冷たい冬の風が海上の潮の匂いを運んでは頬を掠め、髪を揺らした。
暫く海岸を歩く。犬の散歩をする人や、恋人同士だろうか男女が寄り添い歩いていくのが見えた。
一人でこんな処を歩いているのは自分くらいだろうと思って、余計可笑しくなる。なんだかそれが嬉しい。誰も自分を知らない。誰にも咎められない世界。誰にも侵されない・・・・自分。
当たり前のことなのに、あの狭い環境にはなかったもの。
不意に顔を上げると、反対から同じように一人で歩いてくる人がいる。
年の頃は同じくらい。何処かで見たような、綺麗な黒髪の端正な顔立ちをした男の人だった。
一瞬、目が合う。ドキッと胸が鼓動を打った気がした。
彼は、そのまま何事もなかったかのように良佳の横を通り過ぎ、行ってしまう。
後には寄せては返す、波の音だけが残り・・・・彼が通り過ぎた事を、ちょっと残念だと思った。
(・・・何が残念なんだか・・)
仁先生のことで懲りた筈なのに、そんなことを思う自分に吐き気がする。
良佳は一つ溜息を吐くと、砂浜に座った。ただ海を眺める。そこには静寂だけがあり、また他のものは何もない。

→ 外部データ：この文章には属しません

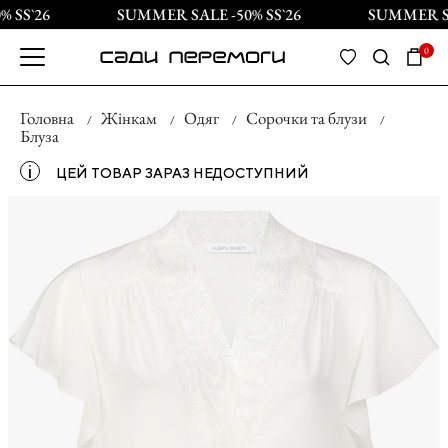
 SS`26
SUMMER SALE -50% SS`26
SUMMER SAL
0
Головна
Жінкам
Одяг
Сорочки та блузи
Блуза
і
ЦЕЙ ТОВАР ЗАРАЗ НЕДОСТУПНИЙ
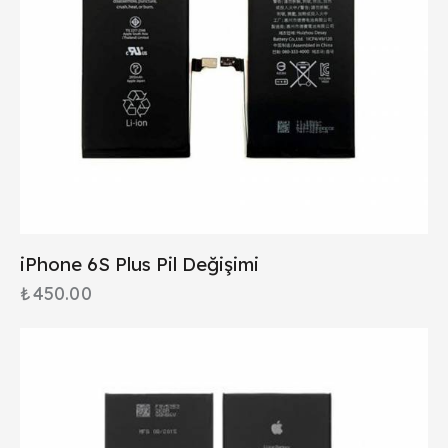
iPhone 6S Plus Pil Değişimi
₺
450.00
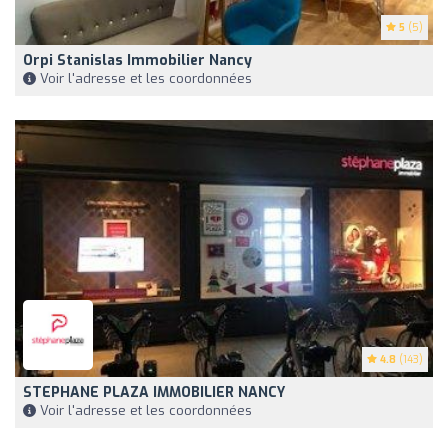
5
(5)
Orpi Stanislas Immobilier Nancy
Voir l'adresse et les coordonnées
4.8
(143)
STEPHANE PLAZA IMMOBILIER NANCY
Voir l'adresse et les coordonnées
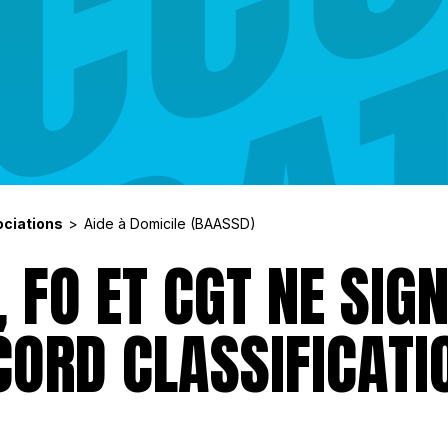
ciations
Aide à Domicile (BAASSD)
, FO ET CGT NE SIG
CORD CLASSIFICATI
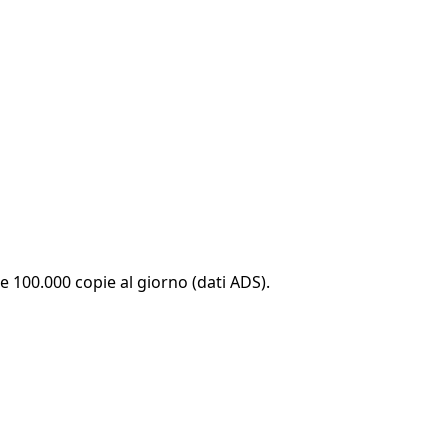
re 100.000 copie al giorno (dati ADS).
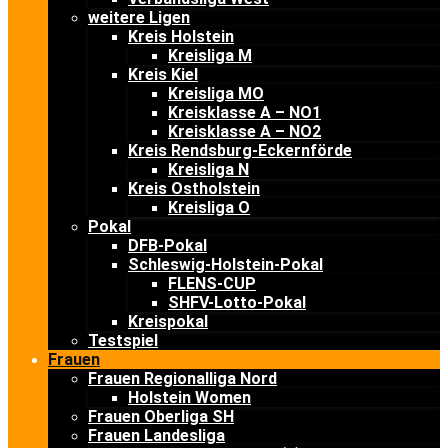
weitere Ligen
Kreis Holstein
Kreisliga M
Kreis Kiel
Kreisliga MO
Kreisklasse A – NO1
Kreisklasse A – NO2
Kreis Rendsburg-Eckernförde
Kreisliga N
Kreis Ostholstein
Kreisliga O
Pokal
DFB-Pokal
Schleswig-Holstein-Pokal
FLENS-CUP
SHFV-Lotto-Pokal
Kreispokal
Testspiel
Frauen
Frauen Regionalliga Nord
Holstein Women
Frauen Oberliga SH
Frauen Landesliga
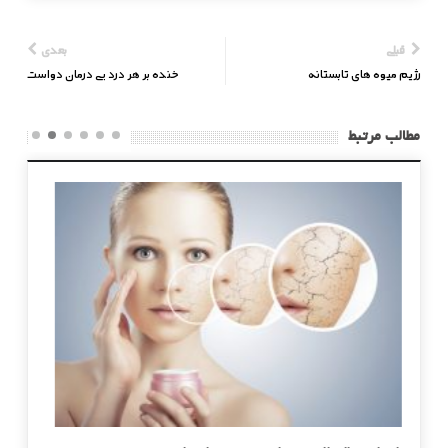
قبلی
بعدی
رژیم میوه های تابستانه
خنده بر هر درد بی درمان دواست
مطالب مرتبط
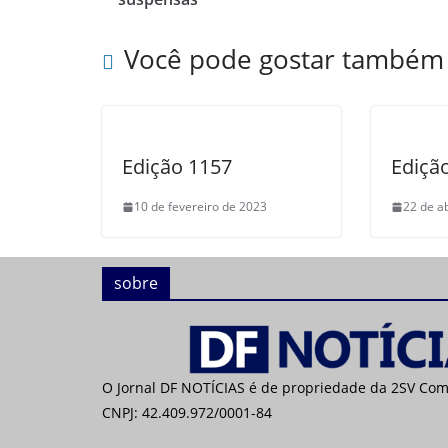
Você pode gostar também
Edição 1157
Ediçã
10 de fevereiro de 2023
22 de a
sobre
O Jornal DF NOTÍCIAS é de propriedade da 2SV Co
CNPJ: 42.409.972/0001-84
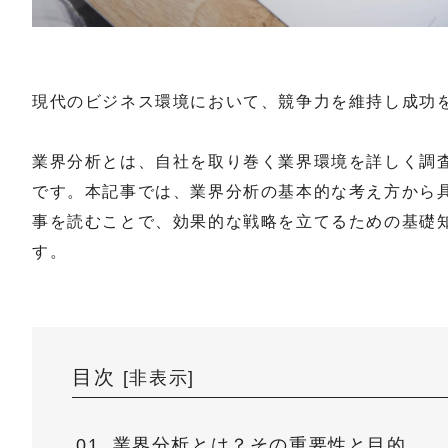
現代のビジネス環境において、競争力を維持し成功
業界分析とは、自社を取り巻く業界環境を詳しく調
です。本記事では、業界分析の基本的な考え方から
事を読むことで、効果的な戦略を立てるための基礎
す。
目次
[
非表示
]
業界分析とは？その重要性と目的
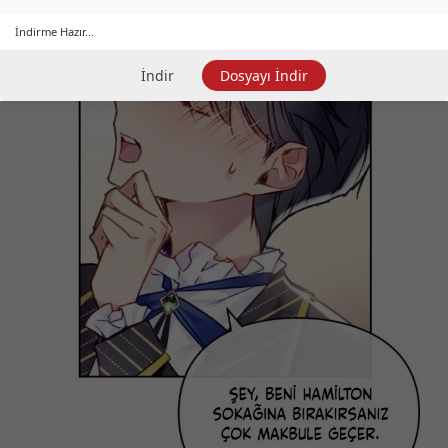
İndirme Hazır...
İndir
Dosyayı İndir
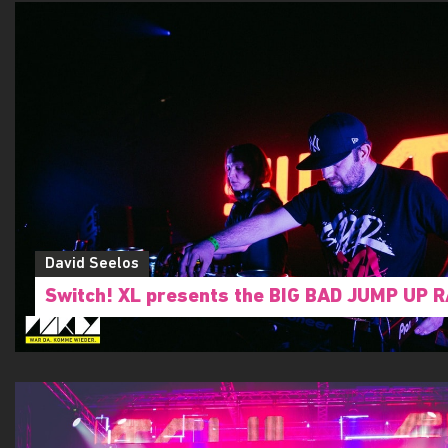
David Seelos
Switch! XL presents the BIG BAD JUMP UP 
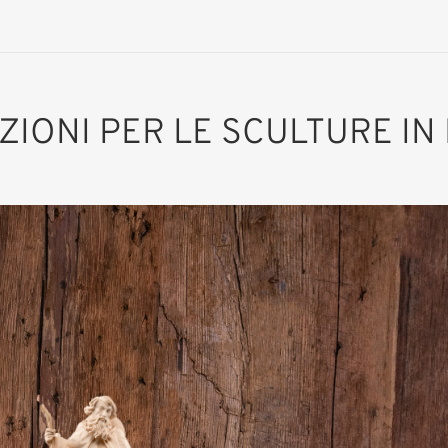
AZIONI PER LE SCULTURE IN
San Teodosio il
Cenobiarca
Aggiunto al carrello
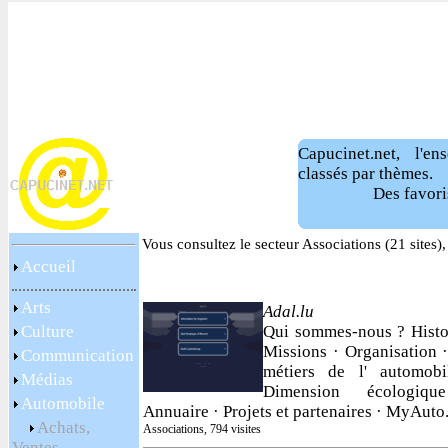
Capucinet.net, l'e
classés par thèmes.
Des favori
Vous consultez le secteur Associations (21 sites
Accueil
Arts
Adal.lu
Culture
Qui sommes-nous ? Histo
Missions · Organisation 
Communication
métiers de l' automobi
Médias
Dimension écologiq
Automobile
Annuaire · Projets et partenaires · MyAuto
Achats,
Associations, 794 visites
Ventes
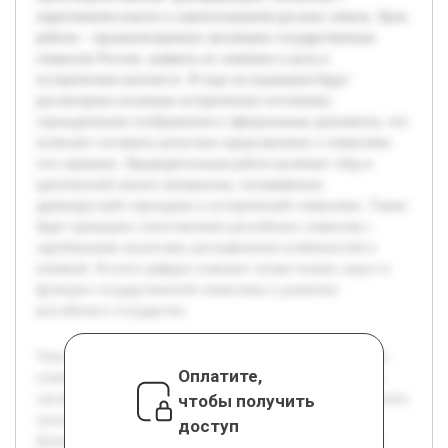
укреплением власти и самоосознанием русских земель. Цель
работы – проанализировать эволюцию государственных
символов России, выявить их значение и роль в
историческом контексте. В ходе исследования будут
рассмотрены основные исторические источники,
геральдические изображения и официальные документы, что
позволит составить целостное представление о символике
того времени. Предварительная работа включает сбор и
критический анализ материалов, посвящённых
древнерусской геральдике и исторической символике. Также
будет проведено сопоставление российских символов с
зарубежными аналогами для выявления особенностей и
влияний. В итоге реферат поможет лучше понять смысл и
функции государственной символики в развитии
российского государства.
Тема исследования посвящена развитию государственных
Оплатите,
символов России в XIV-XVI веках. Актуальность работы
чтобы получить
заключается в том, что изучение символики помогает понять
процессы становления российского государства и
доступ
формирование его идентичности. Именно в этот период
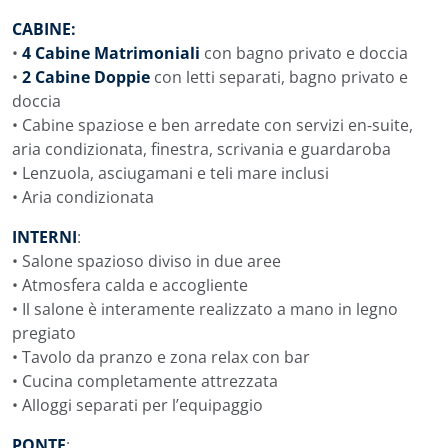
CABINE:
•
4 Cabine Matrimoniali
con bagno privato e doccia
•
2 Cabine Doppie
con letti separati, bagno privato e
doccia
• Cabine spaziose e ben arredate con servizi en-suite,
aria condizionata, finestra, scrivania e guardaroba
• Lenzuola, asciugamani e teli mare inclusi
• Aria condizionata
INTERNI
:
• Salone spazioso diviso in due aree
• Atmosfera calda e accogliente
• Il salone è interamente realizzato a mano in legno
pregiato
• Tavolo da pranzo e zona relax con bar
• Cucina completamente attrezzata
• Alloggi separati per l’equipaggio
PONTE
:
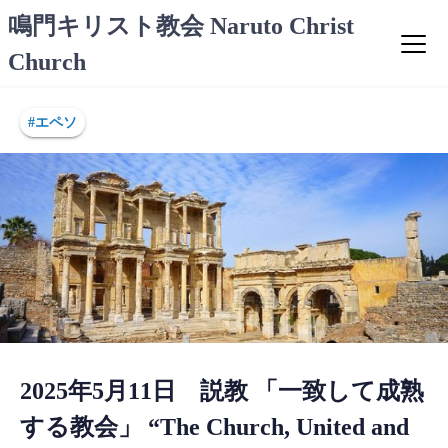
コ
鳴門キリスト教会 Naruto Christ
ン
Church
テ
ン
ツ
#エペソ
へ
ス
キ
ッ
プ
2025年5月11日 説教 「一致して成熟
する教会」 “The Church, United and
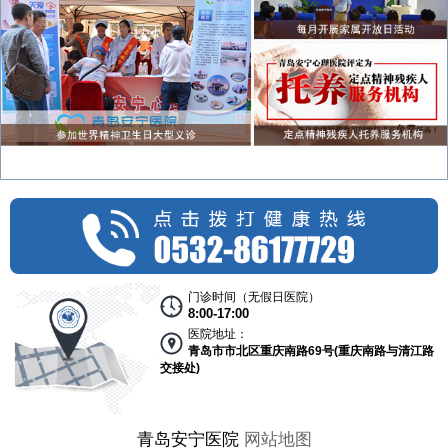
门诊时间（无假日医院）
8:00-17:00
医院地址：
青岛市市北区重庆南路69号(重庆南路与清江路
交接处)
青岛安宁医院
网站地图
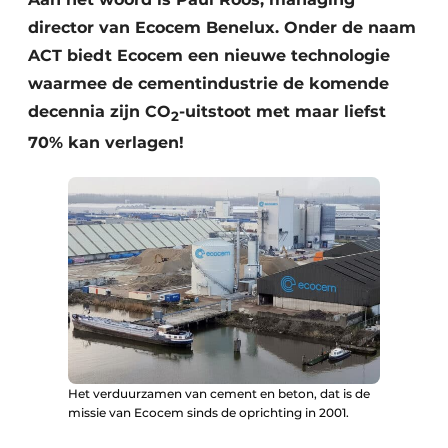
director van Ecocem Benelux. Onder de naam
ACT biedt Ecocem een nieuwe technologie
waarmee de cementindustrie de komende
decennia zijn
CO
-uitstoot met maar liefst
2
70% kan verlagen!
Het verduurzamen van cement en beton, dat is de
missie van Ecocem sinds de oprichting in 2001.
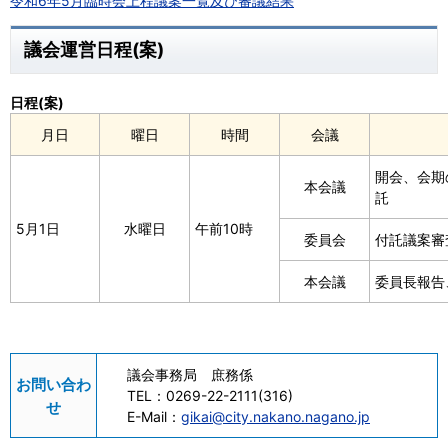
令和6年5月臨時会上程議案一覧及び審議結果
議会運営日程(案)
日程(案)
月日
曜日
時間
会議
開会、会期
本会議
託
5月1日
水曜日
午前10時
委員会
付託議案審
本会議
委員長報告
議会事務局 庶務係
お問い合わ
TEL：
0269-22-2111(316)
せ
E-Mail：
gikai@city.nakano.nagano.jp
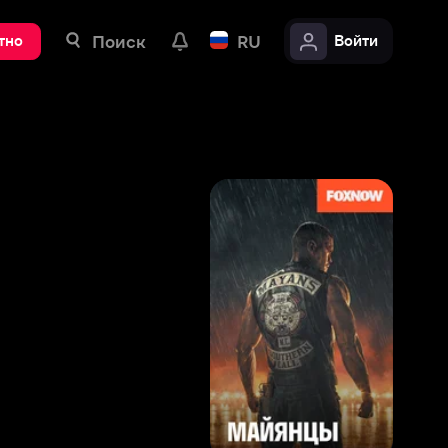
ск
RU
Войти
8
,
1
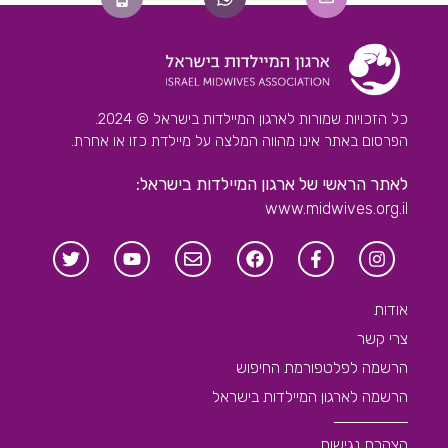
כל הזכויות שמורות לארגון המיילדות בישראל © 2024.
הפרסום באתר אינו מהווה המלצה על מיילדת כזו או אחרת.
לאתר הראשי של ארגון המיילדות בישראל:
www.midwives.org.il
אודות
צרי קשר
הרשמה לפלטפורמת החיפוש
הרשמה לארגון המיילדות בישראל
הצהרת נגישות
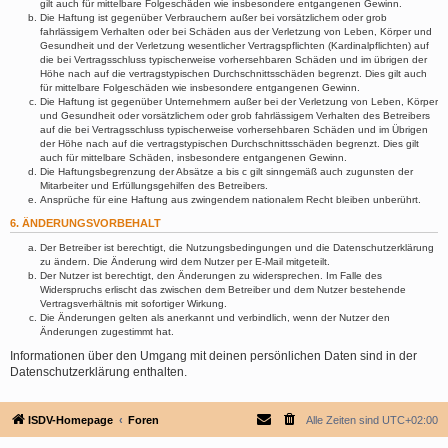
gilt auch für mittelbare Folgeschäden wie insbesondere entgangenen Gewinn.
Die Haftung ist gegenüber Verbrauchern außer bei vorsätzlichem oder grob
fahrlässigem Verhalten oder bei Schäden aus der Verletzung von Leben, Körper und
Gesundheit und der Verletzung wesentlicher Vertragspflichten (Kardinalpflichten) auf
die bei Vertragsschluss typischerweise vorhersehbaren Schäden und im übrigen der
Höhe nach auf die vertragstypischen Durchschnittsschäden begrenzt. Dies gilt auch
für mittelbare Folgeschäden wie insbesondere entgangenen Gewinn.
Die Haftung ist gegenüber Unternehmern außer bei der Verletzung von Leben, Körper
und Gesundheit oder vorsätzlichem oder grob fahrlässigem Verhalten des Betreibers
auf die bei Vertragsschluss typischerweise vorhersehbaren Schäden und im Übrigen
der Höhe nach auf die vertragstypischen Durchschnittsschäden begrenzt. Dies gilt
auch für mittelbare Schäden, insbesondere entgangenen Gewinn.
Die Haftungsbegrenzung der Absätze a bis c gilt sinngemäß auch zugunsten der
Mitarbeiter und Erfüllungsgehilfen des Betreibers.
Ansprüche für eine Haftung aus zwingendem nationalem Recht bleiben unberührt.
6. ÄNDERUNGSVORBEHALT
Der Betreiber ist berechtigt, die Nutzungsbedingungen und die Datenschutzerklärung
zu ändern. Die Änderung wird dem Nutzer per E-Mail mitgeteilt.
Der Nutzer ist berechtigt, den Änderungen zu widersprechen. Im Falle des
Widerspruchs erlischt das zwischen dem Betreiber und dem Nutzer bestehende
Vertragsverhältnis mit sofortiger Wirkung.
Die Änderungen gelten als anerkannt und verbindlich, wenn der Nutzer den
Änderungen zugestimmt hat.
Informationen über den Umgang mit deinen persönlichen Daten sind in der
Datenschutzerklärung enthalten.
ISDV-Homepage
Foren
Alle Zeiten sind
UTC+02:00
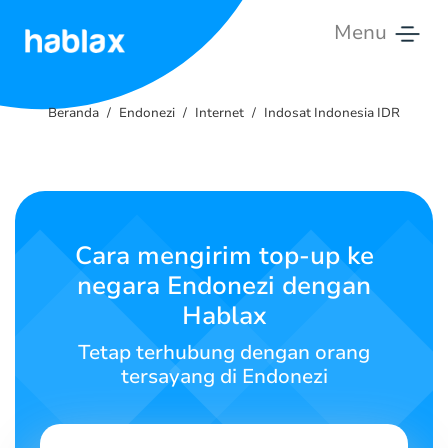
Menu
Beranda
Beranda
Endonezi
Internet
Indosat Indonesia IDR
Tarif
Layanan
Hubungi
Cara mengirim top-up ke
Kami
negara Endonezi dengan
Hablax
Bahasa Indonesia
Tetap terhubung dengan orang
tersayang di Endonezi
SIGN IN
SIGN UP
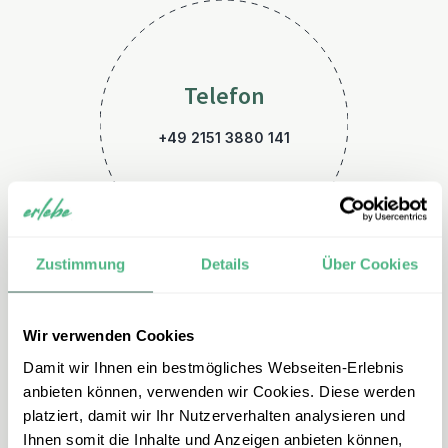
Telefon
+49 2151 3880 141
Zustimmung
Details
Über Cookies
Wir verwenden Cookies
E-Mail
Damit wir Ihnen ein bestmögliches Webseiten-Erlebnis
usa@erlebe.de
anbieten können, verwenden wir Cookies. Diese werden
platziert, damit wir Ihr Nutzerverhalten analysieren und
Ihnen somit die Inhalte und Anzeigen anbieten können,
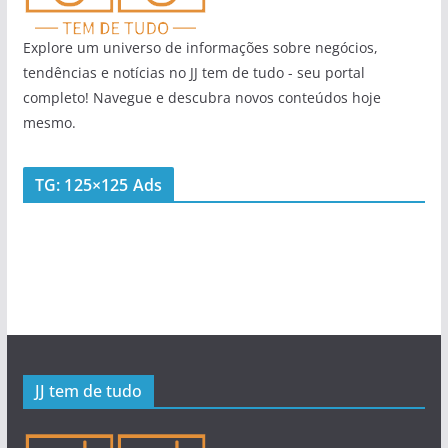
Explore um universo de informações sobre negócios,
tendências e notícias no JJ tem de tudo - seu portal
completo! Navegue e descubra novos conteúdos hoje
mesmo.
TG: 125×125 Ads
JJ tem de tudo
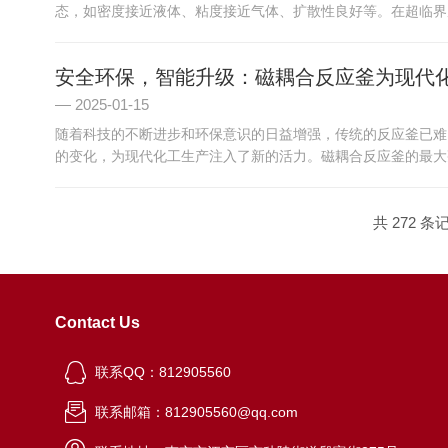
态，如密度接近液体、粘度接近气体、扩散性良好等。在超临界反
安全环保，智能升级：磁耦合反应釜为现代
2025-01-15
随着科技的不断进步和环保意识的日益增强，传统的反应釜已难
的变化，为现代化工生产注入了新的活力。磁耦合反应釜的最大亮
共 272 条
Contact Us
联系QQ：812905560
联系邮箱：812905560@qq.com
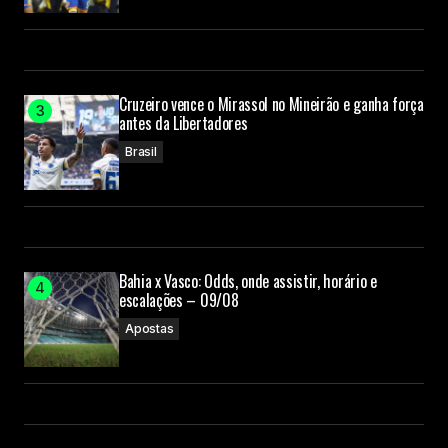
Cruzeiro vence o Mirassol no Mineirão e ganha força
antes da Libertadores
Brasil
Bahia x Vasco: Odds, onde assistir, horário e
escalações – 09/08
Apostas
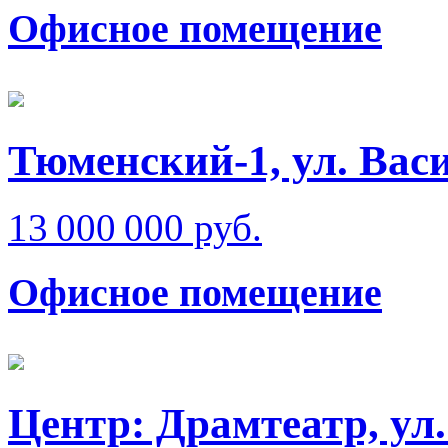
Офисное помещение
Тюменский-1, ул. Вас
13 000 000 руб.
Офисное помещение
Центр: Драмтеатр, ул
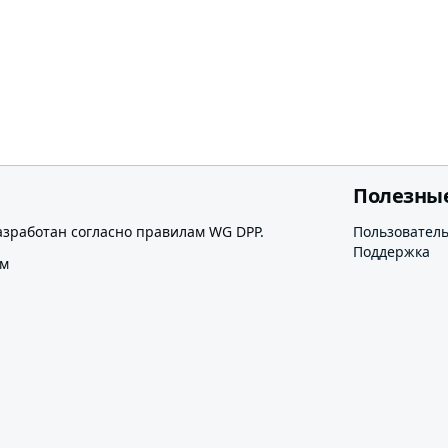
Полезны
азработан согласно правилам WG DPP.
Пользовател
Поддержка
ом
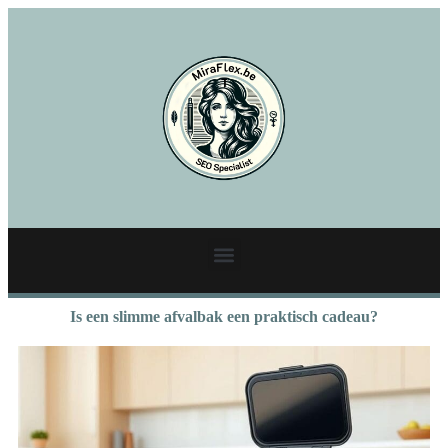
Is een slimme afvalbak een praktisch cadeau?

良佳はそのまま陽が沈むまで、空と水面に浮かぶ二つの太陽を眺めていた。
鎌倉、江の島海岸など数回訪れた事があります(^_^)
鶴岡八幡宮が綺麗でした。
そんなに近場ではないのですが、何故か好きなんですよね。
また機会があったら行きたいな~・・・と思いながら書きました。